• YOUR GOAL
Repeat every line below word for word, in the same order.

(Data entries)

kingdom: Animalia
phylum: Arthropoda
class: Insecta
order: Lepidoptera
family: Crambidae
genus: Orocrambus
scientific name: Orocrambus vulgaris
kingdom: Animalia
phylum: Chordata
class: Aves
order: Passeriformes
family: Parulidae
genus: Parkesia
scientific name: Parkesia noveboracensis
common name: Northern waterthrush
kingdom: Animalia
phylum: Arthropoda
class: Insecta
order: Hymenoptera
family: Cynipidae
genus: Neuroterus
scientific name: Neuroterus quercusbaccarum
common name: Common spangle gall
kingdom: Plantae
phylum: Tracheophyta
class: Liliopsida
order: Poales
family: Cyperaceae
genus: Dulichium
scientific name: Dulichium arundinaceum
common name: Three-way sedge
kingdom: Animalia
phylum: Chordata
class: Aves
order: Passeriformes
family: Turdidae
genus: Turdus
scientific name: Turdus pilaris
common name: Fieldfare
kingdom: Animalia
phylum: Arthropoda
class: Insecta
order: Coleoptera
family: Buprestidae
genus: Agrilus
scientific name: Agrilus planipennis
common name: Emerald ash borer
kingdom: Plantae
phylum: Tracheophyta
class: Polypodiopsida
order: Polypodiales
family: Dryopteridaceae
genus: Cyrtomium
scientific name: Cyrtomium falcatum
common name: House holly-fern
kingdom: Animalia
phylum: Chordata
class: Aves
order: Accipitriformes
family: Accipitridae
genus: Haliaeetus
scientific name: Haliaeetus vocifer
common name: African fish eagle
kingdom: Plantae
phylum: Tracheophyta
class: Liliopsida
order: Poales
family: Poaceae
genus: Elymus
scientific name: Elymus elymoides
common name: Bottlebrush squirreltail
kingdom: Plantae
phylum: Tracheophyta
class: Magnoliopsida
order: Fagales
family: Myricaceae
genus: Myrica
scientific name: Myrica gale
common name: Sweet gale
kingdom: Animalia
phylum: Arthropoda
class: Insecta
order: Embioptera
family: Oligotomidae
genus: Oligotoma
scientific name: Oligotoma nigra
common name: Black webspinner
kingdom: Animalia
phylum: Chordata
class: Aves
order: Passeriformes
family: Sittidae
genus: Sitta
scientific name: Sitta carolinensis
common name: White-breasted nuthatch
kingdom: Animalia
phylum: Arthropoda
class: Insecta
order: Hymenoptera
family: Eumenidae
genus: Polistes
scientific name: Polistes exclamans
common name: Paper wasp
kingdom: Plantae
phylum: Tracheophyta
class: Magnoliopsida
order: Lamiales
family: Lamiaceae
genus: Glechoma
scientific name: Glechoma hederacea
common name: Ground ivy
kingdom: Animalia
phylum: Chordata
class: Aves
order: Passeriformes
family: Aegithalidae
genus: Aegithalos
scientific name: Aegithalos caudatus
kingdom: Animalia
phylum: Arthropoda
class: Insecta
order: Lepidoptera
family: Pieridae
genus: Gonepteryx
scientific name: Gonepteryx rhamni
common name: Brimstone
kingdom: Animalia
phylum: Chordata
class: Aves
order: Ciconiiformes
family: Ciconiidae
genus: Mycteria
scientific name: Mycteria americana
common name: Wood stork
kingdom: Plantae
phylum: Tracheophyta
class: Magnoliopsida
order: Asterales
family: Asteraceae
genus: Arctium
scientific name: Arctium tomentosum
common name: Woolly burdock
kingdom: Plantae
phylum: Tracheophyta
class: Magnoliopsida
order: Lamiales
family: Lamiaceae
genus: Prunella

• OUTPUT
kingdom: Animalia
phylum: Arthropoda
class: Insecta
order: Lepidoptera
family: Crambidae
genus: Orocrambus
scientific name: Orocrambus vulgaris
kingdom: Animalia
phylum: Chordata
class: Aves
order: Passeriformes
family: Parulidae
genus: Parkesia
scientific name: Parkesia noveboracensis
common name: Northern waterthrush
kingdom: Animalia
phylum: Arthropoda
class: Insecta
order: Hymenoptera
family: Cynipidae
genus: Neuroterus
scientific name: Neuroterus quercusbaccarum
common name: Common spangle gall
kingdom: Plantae
phylum: Tracheophyta
class: Liliopsida
order: Poales
family: Cyperaceae
genus: Dulichium
scientific name: Dulichium arundinaceum
common name: Three-way sedge
kingdom: Animalia
phylum: Chordata
class: Aves
order: Passeriformes
family: Turdidae
genus: Turdus
scientific name: Turdus pilaris
common name: Fieldfare
kingdom: Animalia
phylum: Arthropoda
class: Insecta
order: Coleoptera
family: Buprestidae
genus: Agrilus
scientific name: Agrilus planipennis
common name: Emerald ash borer
kingdom: Plantae
phylum: Tracheophyta
class: Polypodiopsida
order: Polypodiales
family: Dryopteridaceae
genus: Cyrtomium
scientific name: Cyrtomium falcatum
common name: House holly-fern
kingdom: Animalia
phylum: Chordata
class: Aves
order: Accipitriformes
family: Accipitridae
genus: Haliaeetus
scientific name: Haliaeetus vocifer
common name: African fish eagle
kingdom: Plantae
phylum: Tracheophyta
class: Liliopsida
order: Poales
family: Poaceae
genus: Elymus
scientific name: Elymus elymoides
common name: Bottlebrush squirreltail
kingdom: Plantae
phylum: Tracheophyta
class: Magnoliopsida
order: Fagales
family: Myricaceae
genus: Myrica
scientific name: Myrica gale
common name: Sweet gale
kingdom: Animalia
phylum: Arthropoda
class: Insecta
order: Embioptera
family: Oligotomidae
genus: Oligotoma
scientific name: Oligotoma nigra
common name: Black webspinner
kingdom: Animalia
phylum: Chordata
class: Aves
order: Passeriformes
family: Sittidae
genus: Sitta
scientific name: Sitta carolinensis
common name: White-breasted nuthatch
kingdom: Animalia
phylum: Arthropoda
class: Insecta
order: Hymenoptera
family: Eumenidae
genus: Polistes
scientific name: Polistes exclamans
common name: Paper wasp
kingdom: Plantae
phylum: Tracheophyta
class: Magnoliopsida
order: Lamiales
family: Lamiaceae
genus: Glechoma
scientific name: Glechoma hederacea
common name: Ground ivy
kingdom: Animalia
phylum: Chordata
class: Aves
order: Passeriformes
family: Aegithalidae
genus: Aegithalos
scientific name: Aegithalos caudatus
kingdom: Animalia
phylum: Arthropoda
class: Insecta
order: Lepidoptera
family: Pieridae
genus: Gonepteryx
scientific name: Gonepteryx rhamni
common name: Brimstone
kingdom: Animalia
phylum: Chordata
class: Aves
order: Ciconiiformes
family: Ciconiidae
genus: Mycteria
scientific name: Mycteria americana
common name: Wood stork
kingdom: Plantae
phylum: Tracheophyta
class: Magnoliopsida
order: Asterales
family: Asteraceae
genus: Arctium
scientific name: Arctium tomentosum
common name: Woolly burdock
kingdom: Plantae
phylum: Tracheophyta
class: Magnoliopsida
order: Lamiales
family: Lamiaceae
genus: Prunella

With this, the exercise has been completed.